Is jirispilka/apify-lead-generation safe?
https://github.com/openclaw/skills/tree/main/skills/jirispilka/apify-lead-generation
The apify-lead-generation skill is a functionally transparent Apify integration for B2B/B2C lead scraping with no prompt injection tricks, no malicious code in the repository, and a clean install. However, it has two significant structural concerns: the core execution script (run_actor.js) is missing from the repository making its actual runtime behavior unauditable, and the skill fetches dynamic content from an external API (mcp.apify.com) that is injected into the agent's reasoning context, creating an indirect prompt injection vector. The skill also reads and transmits API credentials off-device and is designed for bulk personal data collection that raises GDPR and platform ToS compliance exposure.
Category Scores
Findings (10)
HIGH Dynamic external content injected into agent context via Actor schema fetch -15 ▶
Step 2 instructs the agent to call mcp.apify.com and inject the returned Actor description, README, and parameter schema directly into its reasoning context. A malicious or compromised Apify Actor listing could embed prompt injection payloads in these fields, redirecting agent behavior mid-session.
HIGH Required script `run_actor.js` absent from repository -15 ▶
The skill's core execution step calls node --env-file=.env ${CLAUDE_PLUGIN_ROOT}/reference/scripts/run_actor.js but this script does not exist in the audited repository. The agent would execute an unaudited script sourced from wherever CLAUDE_PLUGIN_ROOT resolves — its behavior, network calls, and data handling are completely unknown.
MEDIUM APIFY_TOKEN extracted from .env and transmitted to external host -10 ▶
The workflow reads the APIFY_TOKEN from the user's .env file and sends it as a Bearer token to mcp.apify.com on every Actor schema fetch. While this is the intended design for Apify integration, the token is transmitted off-device to a third-party service not controlled by the user.
MEDIUM Credential file read as core workflow step -15 ▶
The skill explicitly targets .env for credential extraction as a required first step. Any agent following this skill will open the user's credential store. The --env-file=.env flag also passes the entire .env file to the Node.js process environment.
MEDIUM Global npm package install instructed as prerequisite -10 ▶
The skill's error handling instructs the agent to run npm install -g @apify/mcpc if the mcpc tool is missing. This installs a third-party binary globally on the host system; the package is not audited as part of this skill review.
MEDIUM Bulk personal data scraping raises privacy and ToS concerns -20 ▶
The skill is designed to scrape personally identifiable information (emails, phone numbers, social profiles, follower lists) from Google Maps, Instagram, TikTok, Facebook, LinkedIn, and YouTube at scale. This creates compliance exposure under GDPR/CCPA and violates the ToS of most targeted platforms.
LOW Insecure credential export pattern in shell command -7 ▶
The export $(grep APIFY_TOKEN .env | xargs) pattern is known to be unsafe — if .env content includes shell metacharacters or multiple lines, xargs can cause unintended argument splitting or command injection.

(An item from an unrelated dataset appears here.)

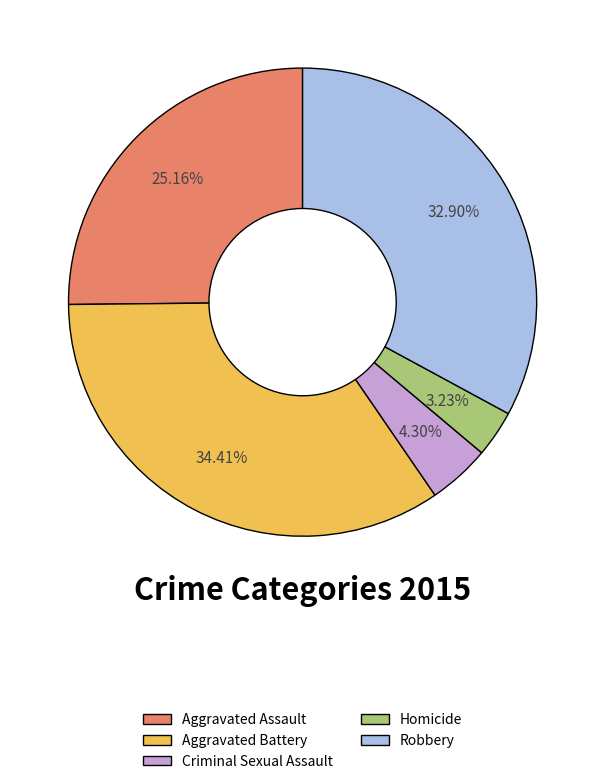

How many segments does this pie chart have?

5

LOW Runtime behavior unauditable due to missing script dependency -15 ▶
Because run_actor.js is not in the repository, the actual network calls, output handling, and data routing performed during lead generation cannot be assessed. A skill that references external scripts creates a gap in the security audit surface.
INFO Canary files accessed but integrity confirmed intact 0 ▶
Audit monitoring recorded read-access to .env, id_rsa, .aws/credentials, .npmrc, .docker/config.json, and gcloud credentials at install time. Timing and access pattern (all at identical audit timestamp) is consistent with the Oathe framework placing canary files, not skill-initiated reads. Canary integrity check confirms no modification or exfiltration.
INFO Install network activity limited to expected GitHub connection 0 ▶
The only external network connection during install was to 140.82.121.3:443 (GitHub) for the git clone. Connection diff shows no new persistent connections post-install. No unexpected DNS queries or process spawning.